With a Bachelor’s degree in English Literature and Psychology, Jade is a natural champion of authenticity, and she uses her whimsically pink hair to nudge all of us closer to her magical world of creative expression.
As a kid, Jade discovered she was allergic to more than 60 percent of the food pyramid, and it is in this journey where she began to learn just how important it is to show up as a force of kindness in the world. She holds an unwavering belief in the power of story, and she believes that small acts of compassion can truly spark a movement of positivity and change.
When she’s not showing up with her digital marketing genius at Seaside, Jade can be easily spotted (thanks to her pink hair) tutoring local teens and helping them write the types of college essays that earn acceptance letters from the schools of their dreams.
Equally at home whether she’s amplifying the voices of Black Femmes or losing herself in the quiet stillness of an ancient book of poetry, Jade is a living expression of what it means to fully embrace your truest self. When you meet her, you’ll immediately feel like you’re right at home, and she’ll always help you discover and celebrate the best parts of who you are.
Jessica He has spent her entire life stepping feet first into the big, wide world, making every corner of it feel like home – no matter where she’s at.
Earning two Bachelor’s degrees in Chinese language and East Asian Studies, she’s traveled the world to study in monasteries, climb Mount Fuji, and drink tea and coffee with otters. (Yes, that last one is real. Ask her about it.) She’s also served as an ESL teacher, a recruiter, a trainer, and a nanny – always finding ways to work alongside families and children. Today, she brings all her stories and all her experiences to Seaside Staffing Company where she makes the art of perfect matchmaking look flawlessly simple.
When Jessica isn’t in the Seaside office, she’s a busy momma who knows firsthand what it’s like to be in the trenches and need support. Unashamed to claim her sense of humor as one of her greatest talents, Jessica is perpetually positive, fiercely organized, and always seems to find a way to bring levity to the hardest-to-solve problems. Knowing Jessica means you’ll never forget how to laugh, and she’ll give you the courage to live your life to the fullest.

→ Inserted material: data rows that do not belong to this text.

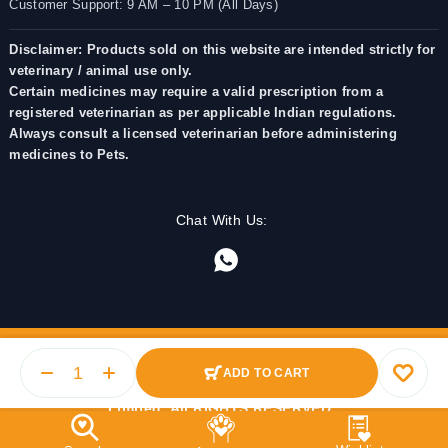
Customer Support: 9 AM – 10 PM (All Days)
Disclaimer: Products sold on this website are intended strictly for
veterinary / animal use only.
Certain medicines may require a valid prescription from a
registered veterinarian as per applicable Indian regulations.
Always consult a licensed veterinarian before administering
medicines to Pets.
Chat With Us:
ADD TO CART
© 2025 PetMedicine.co. Operated by Barkstore Private
Limited. All RIGHTS RESERVED.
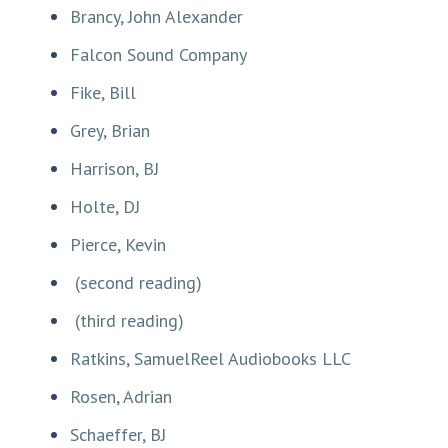
Brancy, John Alexander
Falcon Sound Company
Fike, Bill
Grey, Brian
Harrison, BJ
Holte, DJ
Pierce, Kevin
(second reading)
(third reading)
Ratkins, SamuelReel Audiobooks LLC
Rosen, Adrian
Schaeffer, BJ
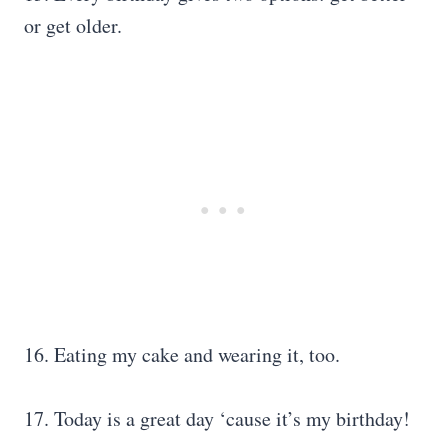
or get older.
16. Eating my cake and wearing it, too.
17. Today is a great day ‘cause it’s my birthday!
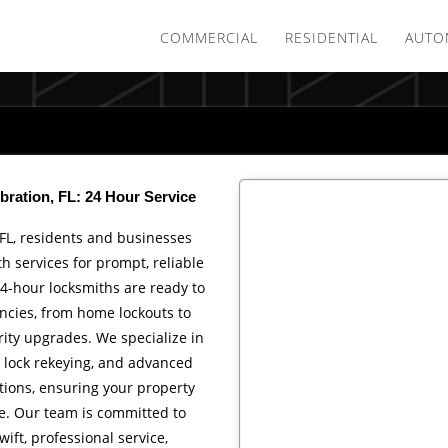
COMMERCIAL
RESIDENTIAL
AUTO
bration, FL: 24 Hour Service
 FL, residents and businesses
th services for prompt, reliable
4-hour locksmiths are ready to
cies, from home lockouts to
ity upgrades. We specialize in
, lock rekeying, and advanced
ations, ensuring your property
e. Our team is committed to
wift, professional service,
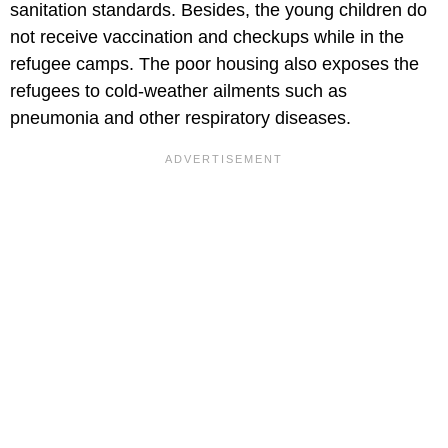
sanitation standards. Besides, the young children do
not receive vaccination and checkups while in the
refugee camps. The poor housing also exposes the
refugees to cold-weather ailments such as
pneumonia and other respiratory diseases.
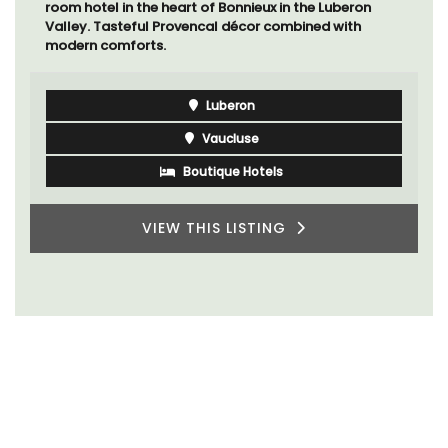
room hotel in the heart of Bonnieux in the Luberon
Valley. Tasteful Provencal décor combined with
modern comforts.
Luberon
Vaucluse
Boutique Hotels
VIEW THIS LISTING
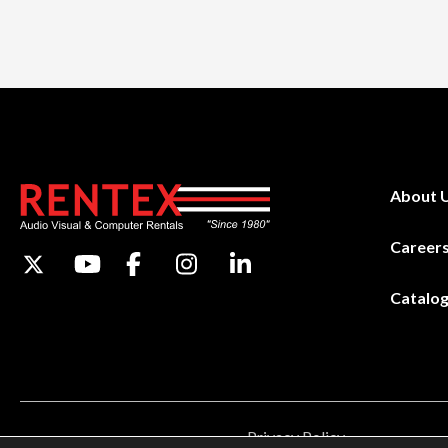
About 
Career
Catalo
Privacy Policy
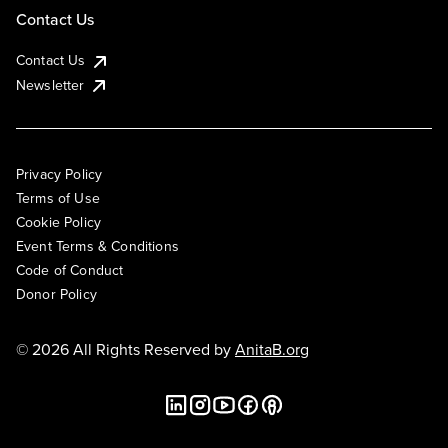
Contact Us
Contact Us
Newsletter
Privacy Policy
Terms of Use
Cookie Policy
Event Terms & Conditions
Code of Conduct
Donor Policy
© 2026 All Rights Reserved by
AnitaB.org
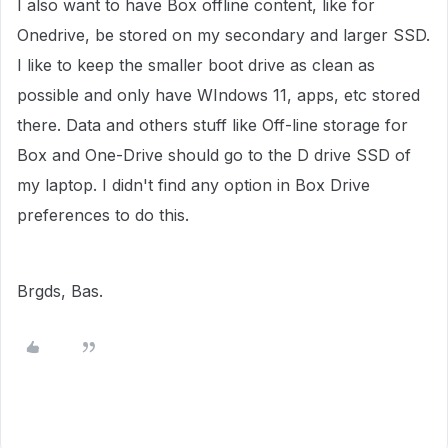
I also want to have Box offline content, like for
Onedrive, be stored on my secondary and larger SSD.
I like to keep the smaller boot drive as clean as
possible and only have WIndows 11, apps, etc stored
there. Data and others stuff like Off-line storage for
Box and One-Drive should go to the D drive SSD of
my laptop. I didn't find any option in Box Drive
preferences to do this.
Brgds, Bas.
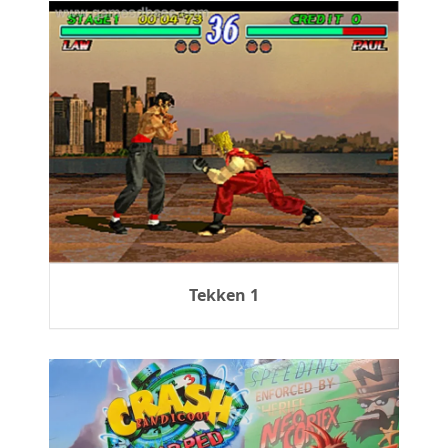
Tekken 1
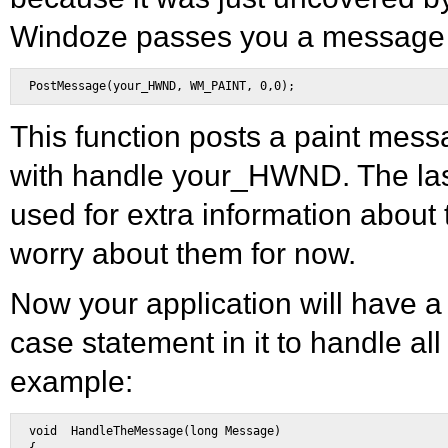
Windoze passes you a message l
This function posts a paint mes
with handle your_HWND. The las
used for extra information about
worry about them for now.
Now your application will have a 
case statement in it to handle al
example:
void  HandleTheMessage(long Message) 
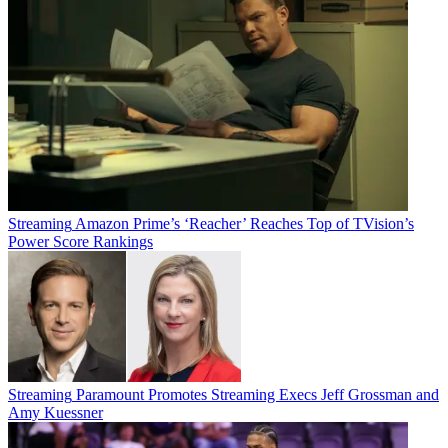
Streaming
Amazon Prime’s ‘Reacher’ Reaches Top of TVision’s
Power Score Rankings
Streaming
Paramount Promotes Streaming Execs Jeff Grossman and
Amy Kuessner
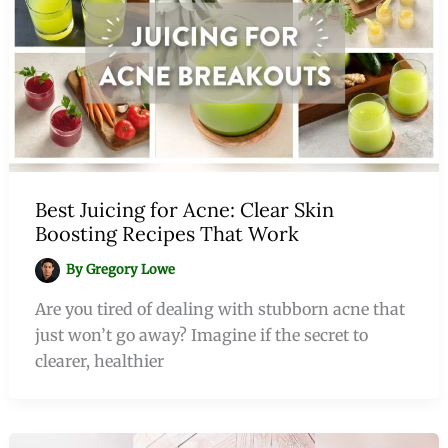
Best Juicing for Acne: Clear Skin
Boosting Recipes That Work
By
Gregory Lowe
Are you tired of dealing with stubborn acne that
just won’t go away? Imagine if the secret to
clearer, healthier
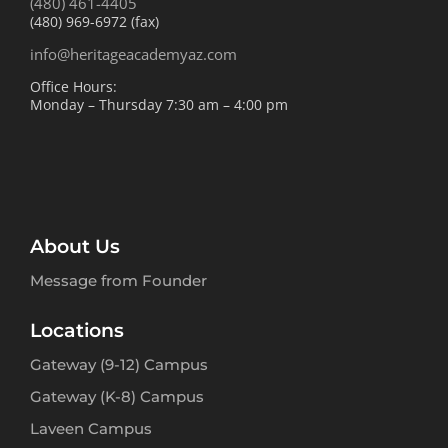
(480) 461-4405
(480) 969-6972 (fax)
info@heritageacademyaz.com
Office Hours:
Monday – Thursday 7:30 am – 4:00 pm
About Us
Message from Founder
Locations
Gateway (9-12) Campus
Gateway (K-8) Campus
Laveen Campus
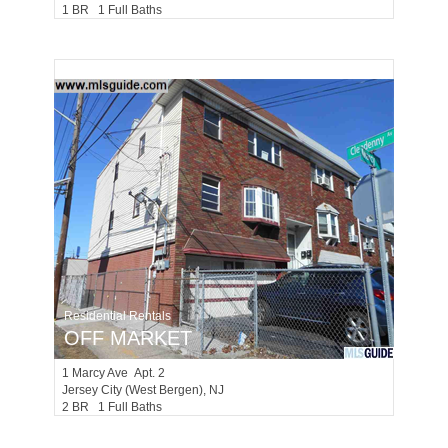
1 BR 1 Full Baths
Residential Rentals
OFF MARKET
1
Marcy Ave Apt. 2
Jersey City (west Bergen)
, NJ
2 BR 1 Full Baths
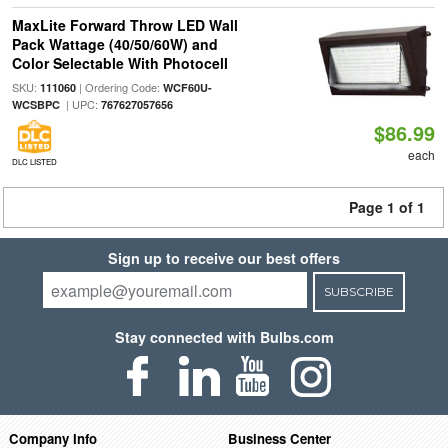
MaxLite Forward Throw LED Wall
Pack Wattage (40/50/60W) and
Color Selectable With Photocell
SKU:
| Ordering Code:
111060
WCF60U-
| UPC:
WCSBPC
767627057656
$86.99
each
DLC LISTED
Page 1 of 1
Sign up to receive our best offers
SUBSCRIBE
Stay connected with Bulbs.com
Company Info
Business Center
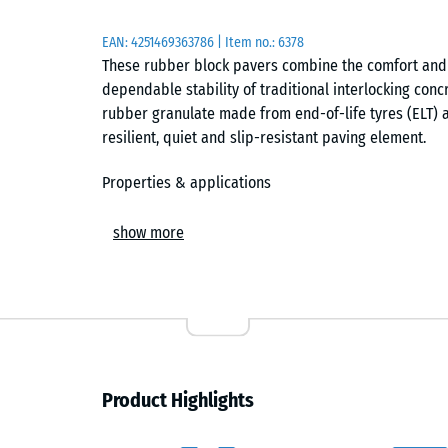
EAN:
4251469363786
| Item no.:
6378
These rubber block pavers combine the comfort and q
dependable stability of traditional interlocking con
rubber granulate made from end-of-life tyres (ELT) 
resilient, quiet and slip-resistant paving element.
Properties & applications
Thanks to their high density and well-balanced granul
show more
highly wear-resistant. They are ideal for schoolyard
play streets, courtyards, pedestrian routes and parki
They are equally suitable for sports facilities, golf
walkers and stable yards.
Elastic, stable and vibration-dampening
Product Highlights
The lightly elastic surface provides effective impact
scraping and rolling noise, such as suitcase rattling.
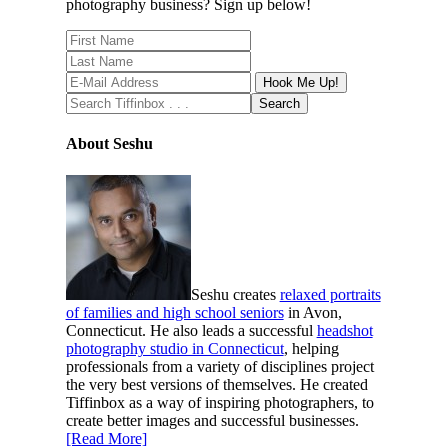
photography business? Sign up below!
About Seshu
Seshu creates
relaxed portraits
of families and high school seniors
in Avon,
Connecticut. He also leads a successful
headshot
photography studio in Connecticut
, helping
professionals from a variety of disciplines project
the very best versions of themselves. He created
Tiffinbox as a way of inspiring photographers, to
create better images and successful businesses.
[Read More]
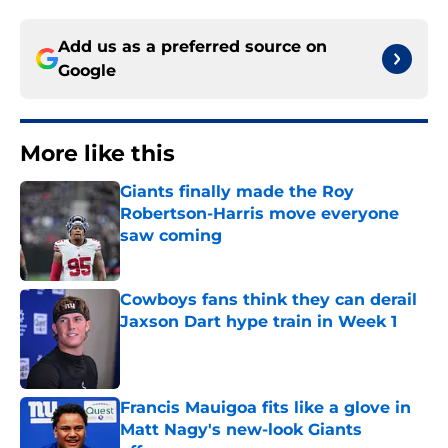
Add us as a preferred source on
Google
More like this
Giants finally made the Roy
Robertson-Harris move everyone
saw coming
Published by on Invalid Date
Cowboys fans think they can derail
Jaxson Dart hype train in Week 1
Published by on Invalid Date
Francis Mauigoa fits like a glove in
Matt Nagy's new-look Giants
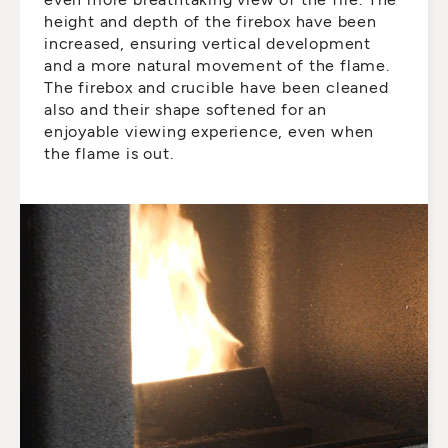
height and depth of the firebox have been
increased, ensuring vertical development
and a more natural movement of the flame.
The firebox and crucible have been cleaned
also and their shape softened for an
enjoyable viewing experience, even when
the flame is out.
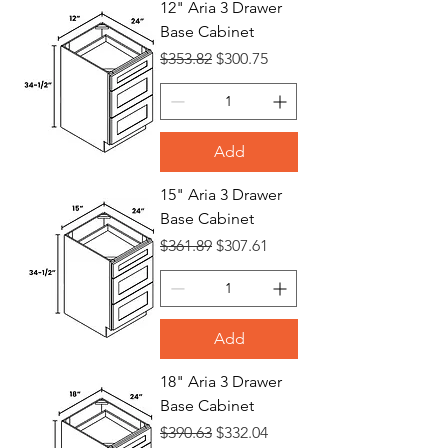
12" Aria 3 Drawer
Base Cabinet
Bases
Regular Price
Sale Price
$353.82
$300.75
Add
15" Aria 3 Drawer
Base Cabinet
Regular Price
Sale Price
$361.89
$307.61
Add
18" Aria 3 Drawer
Base Cabinet
Regular Price
Sale Price
$390.63
$332.04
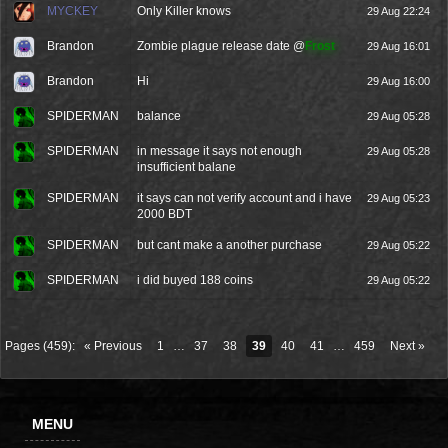
MYCKEY
Only Killer knows
29 Aug 22:24
Brandon
Zombie plague release date @
Frost
29 Aug 16:01
Brandon
Hi
29 Aug 16:00
SPIDERMAN
balance
29 Aug 05:28
SPIDERMAN
in message it says not enough
29 Aug 05:28
insufficient balane
SPIDERMAN
it says can not verify account and i have
29 Aug 05:23
2000 BDT
SPIDERMAN
but cant make a another purchase
29 Aug 05:22
SPIDERMAN
i did buyed 188 coins
29 Aug 05:22
Pages (459):
« Previous
1
…
37
38
39
40
41
…
459
Next »
MENU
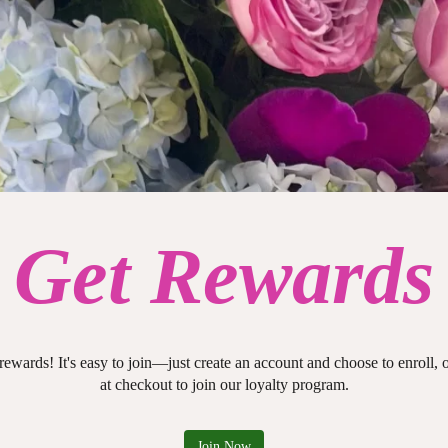
Get Rewards
 rewards! It's easy to join—just create an account and choose to enroll,
at checkout to join our loyalty program.
Join Now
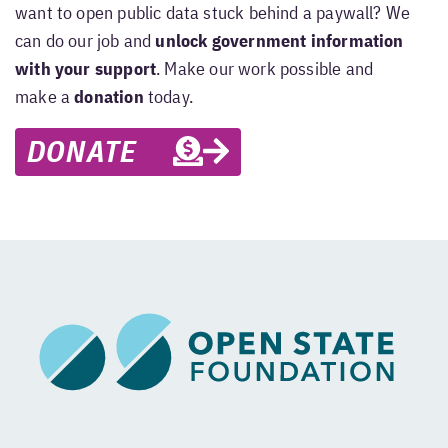
want to open public data stuck behind a paywall? We
can do our job and
unlock government information
with your support
. Make our work possible and
make a
donation
today.
DONATE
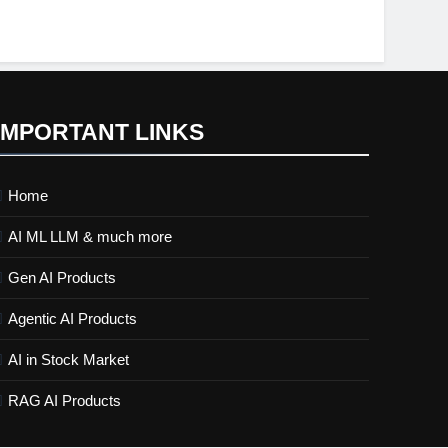
IMPORTANT LINKS
Home
AI ML LLM & much more
Gen AI Products
Agentic AI Products
AI in Stock Market
RAG AI Products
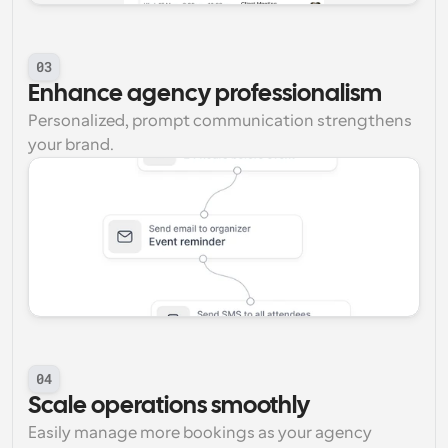
03
Enhance agency professionalism
Personalized, prompt communication strengthens 
your brand.
04
Scale operations smoothly
Easily manage more bookings as your agency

(Want to see her humor in action? Ask her about the time she lived in China and got her Oreos confiscated by a very disappointed nun.)
With an MBA in HR Management and Accounting, Kim might best be described as a people expert.
She spent six years teaching children online in China as an ESL instructor, and with a TESOL certification in her proverbial back pocket, it’s no wonder why she shows up at Seaside every single day with a big, bold view of the world.
Over the last decade, Kim has served as a recruiter and a placement coordinator in the household staffing industry, and she’s learned that while systems are incredibly important, relationships matter more. It’s not uncommon to hear Seaside clients talk to Kim like she’s their best friend. They know she’ll go to the ends of the earth for them (and we’ve seen her do it countless times).
When Kim isn’t at Seaside, she can most likely be found 4-wheeling through the dirt and taking long hikes with her dogs. She’s always up for a great adventure, and she says one of the craziest things she’s ever done is buying an Amish house with no electricity or hot water (besides that one time in high school when she thought it was a great idea to buy a car with a giant British flag painted on the hood).
“The basement of our house used to be a bakery,” she says. “When I’m dreaming about escaping to New Zealand or Scotland, I just head downstairs, take in a deep breath, and imagine myself eating a delicious cinnamon roll baked to sticky-finger perfection.”